Zargari Abolfazl, Mashhadi Najmeh, Shariati S Ali
Department of Electrical and Computer Engineering, University of California, Santa Cruz, CA, USA.
Lead contact.
bioRxiv. 2023 Jul 28:2023.07.26.550715. doi: 10.1101/2023.07.26.550715.
The application of deep learning is rapidly transforming the field of bioimage analysis. While deep learning has shown great promise in complex microscopy tasks such as single-cell segmentation, the development of generalizable foundation deep learning segmentation models is hampered by the scarcity of large and diverse annotated datasets of cell images for training purposes. Generative Adversarial Networks (GANs) can generate realistic images that can potentially be easily used to train deep learning models without the generation of large manually annotated microscopy images. Here, we propose a customized CycleGAN architecture to train an enhanced cell segmentation model with limited annotated cell images, effectively addressing the challenge of paucity of annotated data in microscopy imaging. Our customized CycleGAN model can generate realistic synthetic images of cells with morphological details and nuances very similar to that of real images. This method not only increases the variability seen during training but also enhances the authenticity of synthetic samples, thereby enhancing the overall predictive accuracy and robustness of the cell segmentation model. Our experimental results show that our CycleGAN-based method significantly improves the performance of the segmentation model compared to conventional training techniques. Interestingly, we demonstrate that our model can extrapolate its knowledge by synthesizing imaging scenarios that were not seen during the training process. Our proposed customized CycleGAN method will accelerate the development of foundation models for cell segmentation in microscopy images.

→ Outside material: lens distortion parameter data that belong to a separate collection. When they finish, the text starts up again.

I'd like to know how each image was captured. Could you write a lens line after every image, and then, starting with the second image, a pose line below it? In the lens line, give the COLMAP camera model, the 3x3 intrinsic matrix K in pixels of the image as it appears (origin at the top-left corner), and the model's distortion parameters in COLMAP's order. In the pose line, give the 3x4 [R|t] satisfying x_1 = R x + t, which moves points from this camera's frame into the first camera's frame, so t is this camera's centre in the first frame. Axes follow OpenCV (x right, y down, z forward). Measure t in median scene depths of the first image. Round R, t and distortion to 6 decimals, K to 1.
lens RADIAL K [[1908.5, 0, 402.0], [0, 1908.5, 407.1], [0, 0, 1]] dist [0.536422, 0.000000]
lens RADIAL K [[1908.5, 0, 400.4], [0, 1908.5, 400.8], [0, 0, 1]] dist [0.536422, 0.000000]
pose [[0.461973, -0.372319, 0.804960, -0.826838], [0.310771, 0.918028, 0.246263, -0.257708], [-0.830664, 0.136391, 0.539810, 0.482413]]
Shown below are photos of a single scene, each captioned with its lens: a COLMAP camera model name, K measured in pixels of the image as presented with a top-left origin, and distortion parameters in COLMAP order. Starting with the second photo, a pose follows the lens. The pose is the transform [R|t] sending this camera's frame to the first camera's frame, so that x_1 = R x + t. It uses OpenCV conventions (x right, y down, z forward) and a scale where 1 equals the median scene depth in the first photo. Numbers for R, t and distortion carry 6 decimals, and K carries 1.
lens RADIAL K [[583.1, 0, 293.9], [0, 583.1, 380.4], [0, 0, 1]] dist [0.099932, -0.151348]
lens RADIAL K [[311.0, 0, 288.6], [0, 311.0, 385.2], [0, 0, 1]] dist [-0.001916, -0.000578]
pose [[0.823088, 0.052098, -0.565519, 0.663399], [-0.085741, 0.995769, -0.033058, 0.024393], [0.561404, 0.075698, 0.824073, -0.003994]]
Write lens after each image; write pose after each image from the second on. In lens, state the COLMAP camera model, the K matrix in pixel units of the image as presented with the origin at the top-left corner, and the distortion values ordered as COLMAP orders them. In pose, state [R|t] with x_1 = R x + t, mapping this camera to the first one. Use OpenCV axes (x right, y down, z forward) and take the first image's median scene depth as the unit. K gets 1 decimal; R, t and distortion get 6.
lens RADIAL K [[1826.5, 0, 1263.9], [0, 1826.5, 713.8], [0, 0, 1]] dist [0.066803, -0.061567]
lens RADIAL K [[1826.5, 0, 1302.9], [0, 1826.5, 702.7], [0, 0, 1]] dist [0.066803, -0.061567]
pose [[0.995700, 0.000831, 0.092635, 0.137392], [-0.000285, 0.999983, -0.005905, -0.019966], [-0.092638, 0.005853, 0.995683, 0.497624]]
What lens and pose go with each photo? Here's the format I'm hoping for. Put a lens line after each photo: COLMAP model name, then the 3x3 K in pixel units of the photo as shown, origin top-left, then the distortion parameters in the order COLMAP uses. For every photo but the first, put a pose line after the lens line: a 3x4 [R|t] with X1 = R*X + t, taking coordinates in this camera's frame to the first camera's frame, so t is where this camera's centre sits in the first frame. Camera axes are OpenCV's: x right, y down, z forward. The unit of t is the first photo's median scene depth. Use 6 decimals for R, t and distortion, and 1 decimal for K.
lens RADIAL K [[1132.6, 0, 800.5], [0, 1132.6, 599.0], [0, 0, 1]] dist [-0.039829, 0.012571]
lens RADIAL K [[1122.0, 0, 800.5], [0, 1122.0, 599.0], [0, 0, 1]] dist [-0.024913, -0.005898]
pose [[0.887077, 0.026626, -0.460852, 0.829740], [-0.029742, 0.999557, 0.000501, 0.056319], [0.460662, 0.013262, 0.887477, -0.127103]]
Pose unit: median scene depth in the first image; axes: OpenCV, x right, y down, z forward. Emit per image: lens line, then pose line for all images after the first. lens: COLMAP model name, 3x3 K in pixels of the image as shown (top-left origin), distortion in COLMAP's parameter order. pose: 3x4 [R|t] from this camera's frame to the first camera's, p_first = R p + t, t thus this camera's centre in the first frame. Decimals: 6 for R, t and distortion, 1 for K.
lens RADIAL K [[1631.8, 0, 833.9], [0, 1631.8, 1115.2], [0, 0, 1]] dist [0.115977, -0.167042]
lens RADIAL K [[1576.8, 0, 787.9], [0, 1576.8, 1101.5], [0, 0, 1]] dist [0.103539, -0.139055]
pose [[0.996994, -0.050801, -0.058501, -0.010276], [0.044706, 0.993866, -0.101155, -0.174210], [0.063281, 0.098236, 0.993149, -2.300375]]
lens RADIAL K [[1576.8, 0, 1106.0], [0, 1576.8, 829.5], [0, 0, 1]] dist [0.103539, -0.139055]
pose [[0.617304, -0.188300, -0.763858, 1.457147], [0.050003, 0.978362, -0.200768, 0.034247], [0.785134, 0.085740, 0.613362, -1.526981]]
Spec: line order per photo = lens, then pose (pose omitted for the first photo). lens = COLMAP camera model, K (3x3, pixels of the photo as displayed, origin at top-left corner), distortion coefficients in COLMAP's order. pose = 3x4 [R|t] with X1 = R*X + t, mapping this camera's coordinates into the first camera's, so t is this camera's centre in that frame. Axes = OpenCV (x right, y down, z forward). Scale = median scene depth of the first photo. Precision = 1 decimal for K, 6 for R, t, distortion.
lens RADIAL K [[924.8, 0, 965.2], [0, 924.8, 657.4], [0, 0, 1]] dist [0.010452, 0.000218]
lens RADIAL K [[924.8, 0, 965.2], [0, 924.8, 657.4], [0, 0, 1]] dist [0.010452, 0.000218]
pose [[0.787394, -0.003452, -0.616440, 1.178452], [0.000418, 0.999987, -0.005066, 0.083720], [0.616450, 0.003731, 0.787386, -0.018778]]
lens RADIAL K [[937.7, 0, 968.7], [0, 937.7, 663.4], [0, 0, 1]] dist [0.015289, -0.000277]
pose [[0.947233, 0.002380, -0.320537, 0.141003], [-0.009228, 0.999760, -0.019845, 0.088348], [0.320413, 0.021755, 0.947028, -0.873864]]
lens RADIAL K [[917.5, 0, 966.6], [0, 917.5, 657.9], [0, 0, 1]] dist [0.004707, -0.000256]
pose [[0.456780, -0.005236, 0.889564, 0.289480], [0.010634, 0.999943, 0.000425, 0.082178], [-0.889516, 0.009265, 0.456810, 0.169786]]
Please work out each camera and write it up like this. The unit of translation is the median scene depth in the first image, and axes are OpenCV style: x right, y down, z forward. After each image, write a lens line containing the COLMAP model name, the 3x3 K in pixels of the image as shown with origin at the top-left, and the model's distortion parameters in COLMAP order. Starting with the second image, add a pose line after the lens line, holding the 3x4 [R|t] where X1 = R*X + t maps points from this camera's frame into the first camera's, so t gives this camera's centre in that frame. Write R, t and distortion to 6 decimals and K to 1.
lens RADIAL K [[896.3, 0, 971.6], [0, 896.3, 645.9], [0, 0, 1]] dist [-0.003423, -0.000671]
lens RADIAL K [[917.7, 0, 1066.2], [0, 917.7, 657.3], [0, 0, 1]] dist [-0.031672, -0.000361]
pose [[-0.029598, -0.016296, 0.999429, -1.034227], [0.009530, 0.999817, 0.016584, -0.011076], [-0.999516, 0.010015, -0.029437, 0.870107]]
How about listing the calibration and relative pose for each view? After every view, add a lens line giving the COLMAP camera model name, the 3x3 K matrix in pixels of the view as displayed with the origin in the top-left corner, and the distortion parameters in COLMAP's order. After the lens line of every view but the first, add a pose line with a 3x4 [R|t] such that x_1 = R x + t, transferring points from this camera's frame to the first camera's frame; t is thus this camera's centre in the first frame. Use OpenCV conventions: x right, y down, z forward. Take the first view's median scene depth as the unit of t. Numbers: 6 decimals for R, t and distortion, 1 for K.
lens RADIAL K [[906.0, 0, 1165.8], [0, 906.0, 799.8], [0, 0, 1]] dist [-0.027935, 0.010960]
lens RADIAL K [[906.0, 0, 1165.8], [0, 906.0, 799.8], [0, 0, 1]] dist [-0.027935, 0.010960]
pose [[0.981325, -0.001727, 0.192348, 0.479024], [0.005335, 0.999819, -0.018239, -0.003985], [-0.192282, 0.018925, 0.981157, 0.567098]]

深度学习的应用正在迅速改变生物图像分析领域。虽然深度学习在诸如单细胞分割等复杂的显微镜任务中显示出了巨大的潜力,但用于训练的细胞图像的大型多样注释数据集的稀缺阻碍了通用基础深度学习分割模型的发展。生成对抗网络(GAN)可以生成逼真的图像,这些图像有可能很容易用于训练深度学习模型,而无需生成大量手动注释的显微镜图像。在这里,我们提出了一种定制的循环一致对抗网络(CycleGAN)架构,以使用有限的注释细胞图像训练增强的细胞分割模型,有效解决显微镜成像中注释数据匮乏的挑战。我们定制的CycleGAN模型可以生成具有形态细节和细微差别的逼真的细胞合成图像,这些细节和细微差别与真实图像非常相似。这种方法不仅增加了训练期间看到的变异性,还提高了合成样本的真实性,从而提高了细胞分割模型的整体预测准确性和鲁棒性。我们的实验结果表明,与传统训练技术相比,我们基于CycleGAN的方法显著提高了分割模型的性能。有趣的是,我们证明我们的模型可以通过合成训练过程中未见过的成像场景来推断其知识。我们提出的定制CycleGAN方法将加速显微镜图像中细胞分割基础模型的开发。